In 1942, following the Japanese bombing of Pearl Harbor, the governments of Canada and the United States initiated the construction of the Alaska Highway to link the U.S. territory of Alaska with the rest of the North American road network. The initial alignment of the highway called for the construction of a curved, banked, wooden trestle bridge across a horseshoe-shaped incised meander of the Kiskatinaw River. Construction of the bridge took only nine months to complete. It has a length of 57.9 m and a nine-degree curve.

On May 1, 1962, the site of the bridge and the incised meander were protected within Kiskatinaw Provincial Park.
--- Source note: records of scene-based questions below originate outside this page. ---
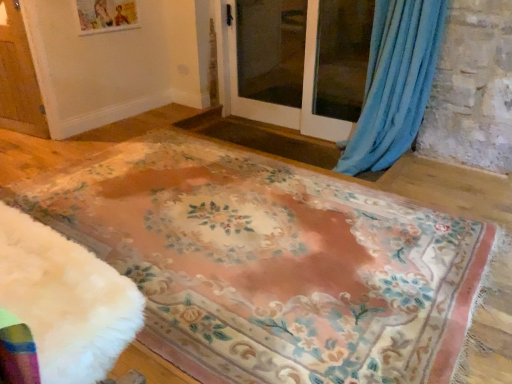
Question: Should I look upward or downward to see wooden screen door at left, arranged as the 3th screen door when viewed from the right?

Choices:
 (A) down
 (B) up

Answer: (B)

Question: Is blue soft fabric curtain at upper right facing away from floral-patterned carpet at center?

Choices:
 (A) yes
 (B) no

Answer: (B)

Question: Can you confirm if blue soft fabric curtain at upper right is thinner than floral-patterned carpet at center?

Choices:
 (A) no
 (B) yes

Answer: (B)

Question: Does blue soft fabric curtain at upper right appear on the left side of floral-patterned carpet at center?

Choices:
 (A) yes
 (B) no

Answer: (B)

Question: From the image's perspective, is blue soft fabric curtain at upper right on top of floral-patterned carpet at center?

Choices:
 (A) yes
 (B) no

Answer: (A)

Question: Is blue soft fabric curtain at upper right to the right of floral-patterned carpet at center from the viewer's perspective?

Choices:
 (A) no
 (B) yes

Answer: (B)

Question: Is blue soft fabric curtain at upper right behind floral-patterned carpet at center?

Choices:
 (A) yes
 (B) no

Answer: (A)

Question: Is clear glass screen door at center, the second screen door when ordered from left to right, further to the viewer compared to wooden screen door at left, placed as the first screen door when sorted from left to right?

Choices:
 (A) no
 (B) yes

Answer: (B)

Question: Is clear glass screen door at center, which is the second screen door in right-to-left order, located outside wooden screen door at left, arranged as the 3th screen door when viewed from the right?

Choices:
 (A) yes
 (B) no

Answer: (A)

Question: Is wooden screen door at left, placed as the first screen door when sorted from left to right, completely or partially inside clear glass screen door at center, which is the second screen door in right-to-left order?

Choices:
 (A) yes
 (B) no

Answer: (B)

Question: From a real-world perspective, is clear glass screen door at center, which is the second screen door in right-to-left order, on wooden screen door at left, arranged as the 3th screen door when viewed from the right?

Choices:
 (A) yes
 (B) no

Answer: (B)

Question: Considering the relative sizes of clear glass screen door at center, the second screen door when ordered from left to right, and wooden screen door at left, placed as the first screen door when sorted from left to right, in the image provided, is clear glass screen door at center, the second screen door when ordered from left to right, smaller than wooden screen door at left, placed as the first screen door when sorted from left to right,?

Choices:
 (A) yes
 (B) no

Answer: (B)

Question: Considering the relative sizes of clear glass screen door at center, which is the second screen door in right-to-left order, and wooden screen door at left, placed as the first screen door when sorted from left to right, in the image provided, is clear glass screen door at center, which is the second screen door in right-to-left order, taller than wooden screen door at left, placed as the first screen door when sorted from left to right,?

Choices:
 (A) yes
 (B) no

Answer: (A)

Question: Does floral-patterned carpet at center have a lesser width compared to wooden screen door at left, placed as the first screen door when sorted from left to right?

Choices:
 (A) yes
 (B) no

Answer: (B)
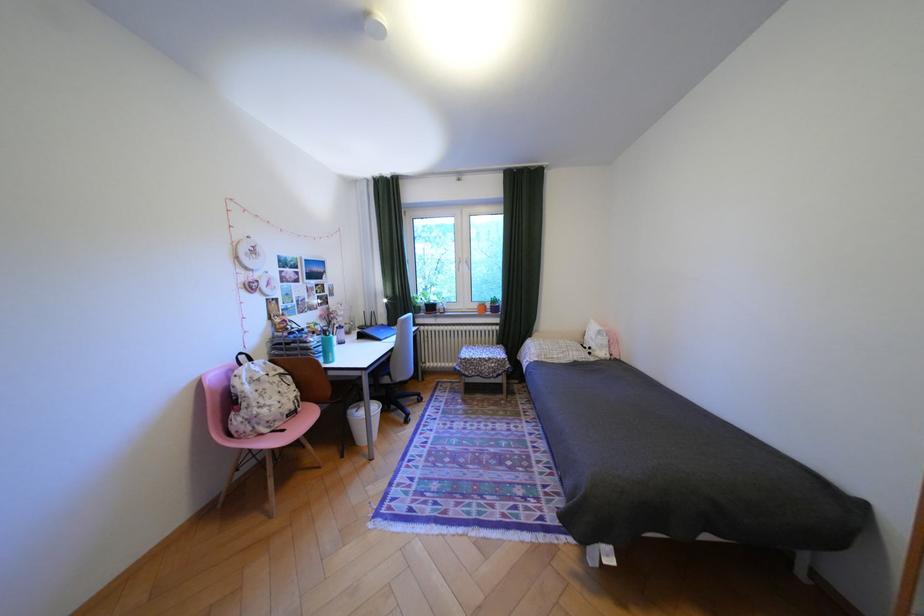
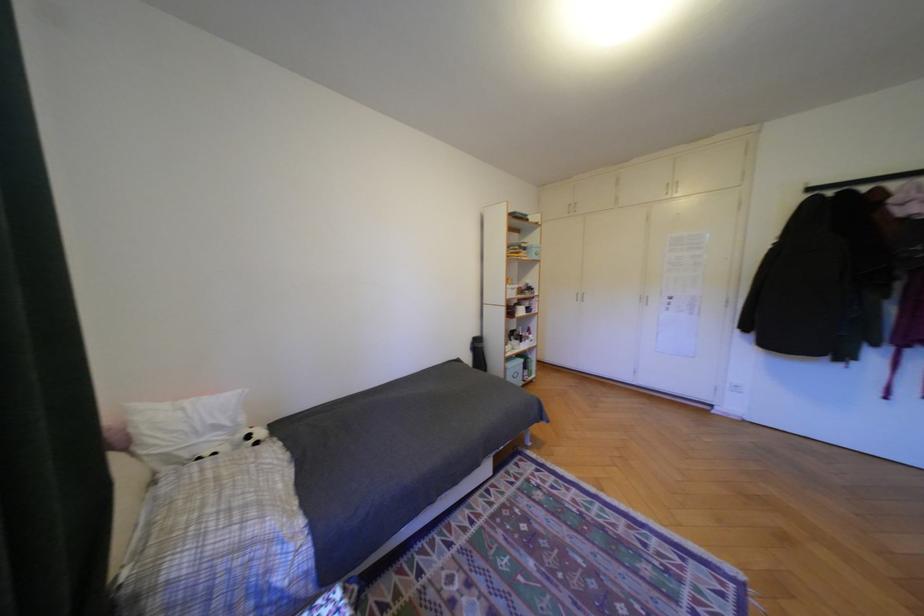
Find the pixel in the second image that matches (x=603, y=339) in the first image.

(228, 427)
In 1978, the British Columbia Ministry of Highways and Public Works constructed a new bridge 3 kilometres (1.86 mi) west of the original bridge and realigned the Alaska Highway there. As of a 2021 landslide, the bridge is no longer accessible to vehicles, and some of the road on the north bank is unmaintained. However the bridge is still accessible to foot traffic.

==Ecology==
The park is forested with balsam poplar, white spruce and trembling aspen. Moose and deer may be viewed around the campsite. Squirrels, chipmunks and various songbirds are more common visitors.

==Recreation==
The following recreational activities are available: vehicle accessible camping and swimming. The primary purpose of the park is to provide weekend recreational opportunities for local residents. The secondary purpose of the park is the provide a stopover point for tourists travelling the Alaska Highway.